Usability testing, or user testing, is one of the most critical steps your business can take before pushing a product to market. It helps you understand what makes your product appealing to users, gives you an idea of areas that need improvement, and lets you see how your users interact with it. It also helps give you a completely different perspective on your own product, which is sometimes incredibly beneficial if you’ve been working on it closely, and for a long time! You can discover something you never would have thought or noticed otherwise.
1. Define your goals
The absolute first step before you do anything else is to set clearly defined user testing goals. You should be able to answer the question of what you want to test, and what kind of answers you expect to receive. Your goal could revolve around:
- Task completion: Whether your user can complete the task or not, and if not, where along the funnel it is they get stuck.
- Time for task: How long it takes for your user to complete the task, how much time they need, and whether that time frame is too long or too little.
- Flow efficiency: How easy it is for your users to navigate through the product? Are there any parts of the user flow that is confusing or are there too many or too few steps?
- Error detection: Helping find any errors during use, and determining when they happened, if they were avoidable or not, and if the user was able to recover from it.
These are just some examples, as there are other goals you could set. No matter what your goal is, make sure your testing objectives are clearly defined before you start.
2. Decide how to test
There are a number of different testing methods such as test automation services, so it’s best to choose the one that will work for your goals. The most common testing methods to get the UX research data you want are focus groups, eye movement tracking, A/B testing, card-sorting, remote user testing, and conducting individual in-depth interviews. Each of the methods has its own benefits, and some are better to use earlier in the product development cycle than others, so be sure to consider that as well. You should also consider your budget, available testing facilities, and other resources before you choose a method.
3. Find your users
It’s critical to establish your selection criteria before recruiting users for testing. This will help you find users that are representative of your target users, so consider characteristics like age, gender, education level, location, profession, income, and technical proficiency, among any other specific characteristics you’re looking for that directly relate to your product. For more reliable results, you should pick people who are unfamiliar with your product or even your brand, if possible.
4. Create task scenarios
No matter which testing method you choose, you need to create task scenarios for your users. These will basically dictate whether the test is successful or not, so you want to make sure your task scenarios are properly asked. Your task scenarios should be purposefully vague, so you avoid giving your users the exact order of actions needed to complete it. If you give too many instructions, it could defeat the purpose of the usability test. An example of a task scenario could be to search for a specific product and purchase it from the online store.

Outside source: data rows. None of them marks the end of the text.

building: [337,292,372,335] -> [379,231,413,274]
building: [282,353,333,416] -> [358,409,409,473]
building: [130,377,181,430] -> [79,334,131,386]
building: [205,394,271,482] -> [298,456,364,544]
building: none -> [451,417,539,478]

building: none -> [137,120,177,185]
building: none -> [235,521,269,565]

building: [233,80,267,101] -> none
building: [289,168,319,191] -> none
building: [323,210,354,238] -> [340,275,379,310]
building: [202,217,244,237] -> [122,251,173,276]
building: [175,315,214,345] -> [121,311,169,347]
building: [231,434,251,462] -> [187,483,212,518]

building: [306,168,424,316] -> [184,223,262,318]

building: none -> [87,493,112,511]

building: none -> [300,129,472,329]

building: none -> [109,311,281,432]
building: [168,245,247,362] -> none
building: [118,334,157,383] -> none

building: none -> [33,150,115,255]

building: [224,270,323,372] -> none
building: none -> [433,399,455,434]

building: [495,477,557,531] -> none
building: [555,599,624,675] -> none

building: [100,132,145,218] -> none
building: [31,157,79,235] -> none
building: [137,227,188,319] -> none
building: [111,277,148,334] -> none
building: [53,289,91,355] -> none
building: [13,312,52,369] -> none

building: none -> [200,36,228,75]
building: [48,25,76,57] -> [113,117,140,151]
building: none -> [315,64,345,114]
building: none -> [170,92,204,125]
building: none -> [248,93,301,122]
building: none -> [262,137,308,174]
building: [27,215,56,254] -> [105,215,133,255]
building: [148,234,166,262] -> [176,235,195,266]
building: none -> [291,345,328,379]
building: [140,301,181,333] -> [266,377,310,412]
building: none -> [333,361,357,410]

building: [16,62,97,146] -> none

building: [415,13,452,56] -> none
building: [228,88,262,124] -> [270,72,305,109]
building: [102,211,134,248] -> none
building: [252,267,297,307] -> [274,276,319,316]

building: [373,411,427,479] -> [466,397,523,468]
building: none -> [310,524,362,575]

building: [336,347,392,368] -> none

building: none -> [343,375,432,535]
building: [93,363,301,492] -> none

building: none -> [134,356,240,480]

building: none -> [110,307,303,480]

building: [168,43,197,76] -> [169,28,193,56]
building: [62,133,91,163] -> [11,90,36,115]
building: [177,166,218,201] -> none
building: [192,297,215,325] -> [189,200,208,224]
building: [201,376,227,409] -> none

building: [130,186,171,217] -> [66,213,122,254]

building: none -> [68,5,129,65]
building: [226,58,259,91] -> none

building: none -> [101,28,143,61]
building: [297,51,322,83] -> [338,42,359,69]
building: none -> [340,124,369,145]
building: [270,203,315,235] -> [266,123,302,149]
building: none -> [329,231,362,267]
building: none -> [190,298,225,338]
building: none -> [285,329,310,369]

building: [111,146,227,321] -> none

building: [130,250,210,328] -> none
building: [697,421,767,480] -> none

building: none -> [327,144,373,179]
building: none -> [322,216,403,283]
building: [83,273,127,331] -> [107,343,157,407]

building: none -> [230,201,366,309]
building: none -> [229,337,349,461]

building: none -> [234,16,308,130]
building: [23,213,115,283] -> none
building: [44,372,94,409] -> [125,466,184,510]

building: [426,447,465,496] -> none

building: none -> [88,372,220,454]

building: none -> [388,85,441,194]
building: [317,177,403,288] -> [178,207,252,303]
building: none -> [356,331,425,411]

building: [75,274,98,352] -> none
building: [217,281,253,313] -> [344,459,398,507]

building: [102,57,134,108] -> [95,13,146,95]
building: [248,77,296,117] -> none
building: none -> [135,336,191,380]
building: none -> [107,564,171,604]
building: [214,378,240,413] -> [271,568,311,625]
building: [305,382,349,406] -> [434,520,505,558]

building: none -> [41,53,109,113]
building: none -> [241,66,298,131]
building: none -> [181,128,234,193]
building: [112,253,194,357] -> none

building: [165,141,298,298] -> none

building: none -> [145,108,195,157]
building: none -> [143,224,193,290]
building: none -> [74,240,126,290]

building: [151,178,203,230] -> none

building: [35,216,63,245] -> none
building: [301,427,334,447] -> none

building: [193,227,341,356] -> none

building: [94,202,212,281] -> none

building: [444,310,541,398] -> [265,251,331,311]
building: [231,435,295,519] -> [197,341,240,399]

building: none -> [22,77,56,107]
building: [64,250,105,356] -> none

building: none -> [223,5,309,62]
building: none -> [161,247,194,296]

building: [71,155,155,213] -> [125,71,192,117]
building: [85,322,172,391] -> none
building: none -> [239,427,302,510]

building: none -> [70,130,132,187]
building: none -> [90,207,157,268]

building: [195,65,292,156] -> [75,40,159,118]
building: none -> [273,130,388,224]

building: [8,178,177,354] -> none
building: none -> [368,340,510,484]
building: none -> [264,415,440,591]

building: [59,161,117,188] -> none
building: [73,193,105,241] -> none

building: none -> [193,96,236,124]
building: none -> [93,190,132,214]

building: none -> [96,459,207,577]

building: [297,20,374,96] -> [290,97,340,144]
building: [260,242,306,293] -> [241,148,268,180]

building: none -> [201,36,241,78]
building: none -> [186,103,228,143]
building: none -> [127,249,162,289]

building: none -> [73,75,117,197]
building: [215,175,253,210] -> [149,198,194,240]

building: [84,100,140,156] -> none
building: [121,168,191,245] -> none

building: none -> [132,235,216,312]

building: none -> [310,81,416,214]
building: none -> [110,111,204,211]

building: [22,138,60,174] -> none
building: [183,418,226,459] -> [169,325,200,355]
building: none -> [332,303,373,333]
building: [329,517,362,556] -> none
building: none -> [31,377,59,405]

A good task scenario would say, “explore the site and purchase a yellow sweater in your size with the provided credit card number,” whereas a poor task scenario would say, “type in ‘yellow sweater’ in the search bar, select size L, add it to your cart, and continue to checkout using the provided credit card number.” The good scenario will allow your users to figure out the path themselves, whereas the poor scenario doesn’t leave any room for them to actually test the usability of your product.